Thank you so much for writing this!

Is there any chance you'll post more such explanations of mathematical concepts?

Anonymous said...

Truly amazing! You're explained a concept that baffles so many, so concisely and clearly! I cannot thank you enough.

Anonymous said...

Approx 4.5 years after you originally posted this and it is still providing value. Thank you very much.

Nhara said...

The article is indeed valuable, still the whole point of SD remains unclear to me.
1. What type of real-world observation demands that "jaggedness" of the sine wave(Amar's reply 16 September, 2007 22:48) to be discriminated.
2. Why would we still measure this "jagged" behaviour by the same variable (dubbing Anonymous's post 28 December, 2010 12:52).
Isn't it better to use something like
(sum of |Xi+1 - Xi|) divided by (n-1)?

Anonymous said...

gr8 post man.. its really intuitive. please post ideas about other theories n concepts as well.. you are doing a great job.

Naveen

SAS said...

Assuming a relatively "more" jagged distribution, doesn't the idea fall apart? In the second diagram, you have chosen all points falling on 1 or 3. Imagine that you replace the value 3 by 2.1 and 1 by 1.88. So 4 points on 2.1 and 4 points on 1.88 as against 8 points with dev 2.
As per your theory/reasoning, we should expect the less jagged eight-2's curve to have lesser std dev than the other jagged one with values at 2.1 and 1.88. However it is just the reverse (the std dev calculated to 1.99 for the jagged curve). Note that mean again is 0. That I believe is the fallacy in your argument. You have chosen an example that supports the theory and used it as 'proof' , however that doesn't hold. Please point out if I am wrong.
P.S. I stumbled upon this blog in search of the same explanation (why std dev than mean dev?) but I cannot accept your explanation.

fdr said...

Thanks for the explanation. It is great post.

Anonymous said...

something i don't understand, if we want to amplify error then why don't we sum deviations raised to the power 4 then take the fourth root? or even absolute of power 3 then third root

Anonymous said...

also, we can get 2 different graphs that have the same standard deviation but different mean absolute deviation

simon said...

A concise and easy to use explanation. Many thanks from a frustrated student, who is sitting in his flat despite the beautiful weather, trying to grapple statistics...

Anonymous said...

Kickass man! Good job

Amar said...

@SAS: Perhaps I'm misunderstanding, but I don't get the result you're getting with your example. For {-2.1, -2.1, -1.88, -1.88, 1.88, 1.88, 2.1, 2.1}, I get a mean absolute deviation of 1.990 and an RMS deviation of 1.993.

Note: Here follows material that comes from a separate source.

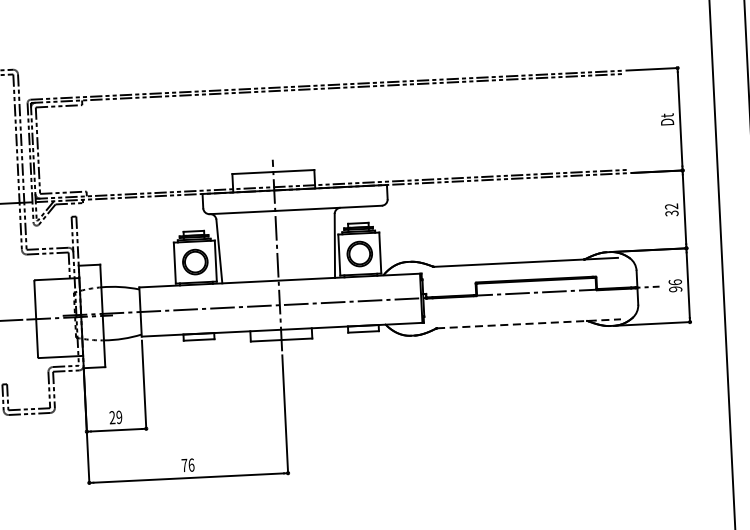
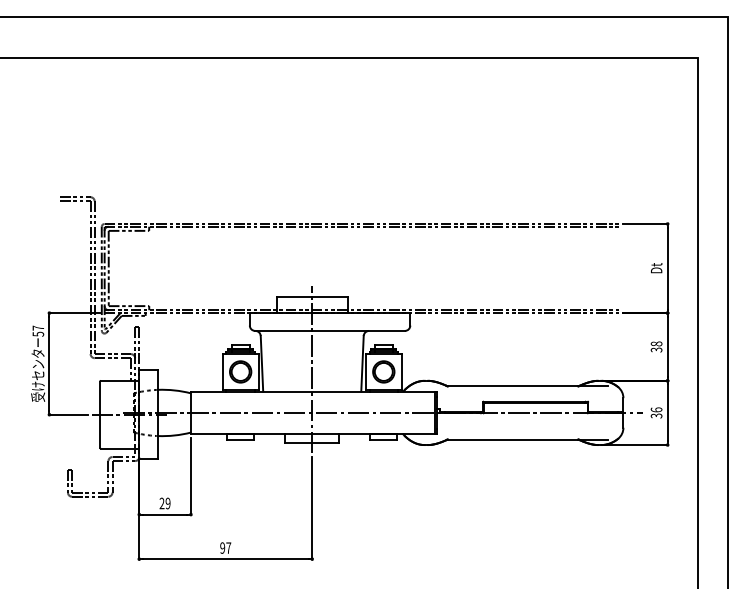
text: (671, 206) -> (656, 343), 32 -> 38
text: (675, 288) -> (656, 415), 96 -> 36
line: (529, 323) -> (528, 439), dashed -> solid
text: (187, 464) -> (225, 547), 76 -> 97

Anyway, I'm looking into the concerns people have raised about using the squares, and will add an explanation/correction to the article once I've understood this.

Thanks

Amar said...

@SAS: Ah, I think I understand what you're saying now. Yes, the numbers you suggested have more variability than 2s and -2s, but they're also closer to the mean on average (1.99 vs 2.00). I chose 1s and 3s because they have the same mean deviation as the 2s, and I wanted to isolate the effect of measuring variability.